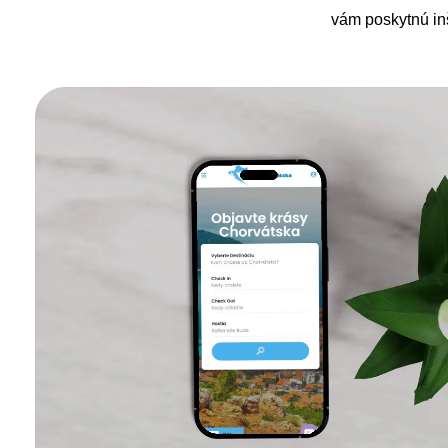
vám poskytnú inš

━━━━━━━━━━━━━━━━

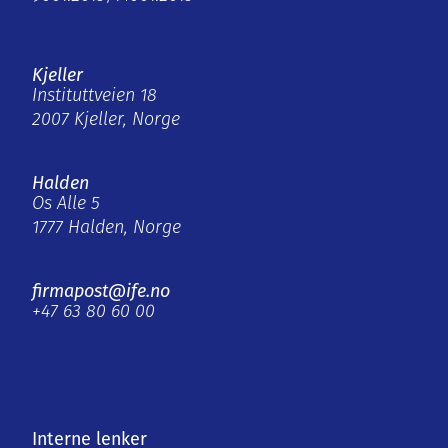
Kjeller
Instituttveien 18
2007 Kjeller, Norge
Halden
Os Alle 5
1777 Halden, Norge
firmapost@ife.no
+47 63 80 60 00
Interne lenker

━━━━━━━━━━━━━━━━

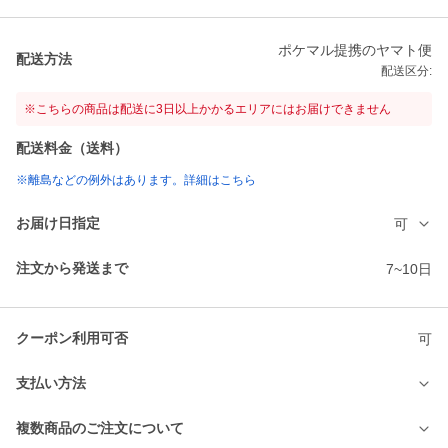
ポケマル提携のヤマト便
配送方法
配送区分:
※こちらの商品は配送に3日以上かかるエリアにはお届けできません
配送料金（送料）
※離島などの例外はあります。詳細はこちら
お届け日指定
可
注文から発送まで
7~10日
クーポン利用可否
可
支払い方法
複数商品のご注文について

━━━━━━━━━━━━━━━━

● Work instructions: Your answer should consist of the lines above that hold the word "Norge".

● Your solution:
2007 Kjeller, Norge
1777 Halden, Norge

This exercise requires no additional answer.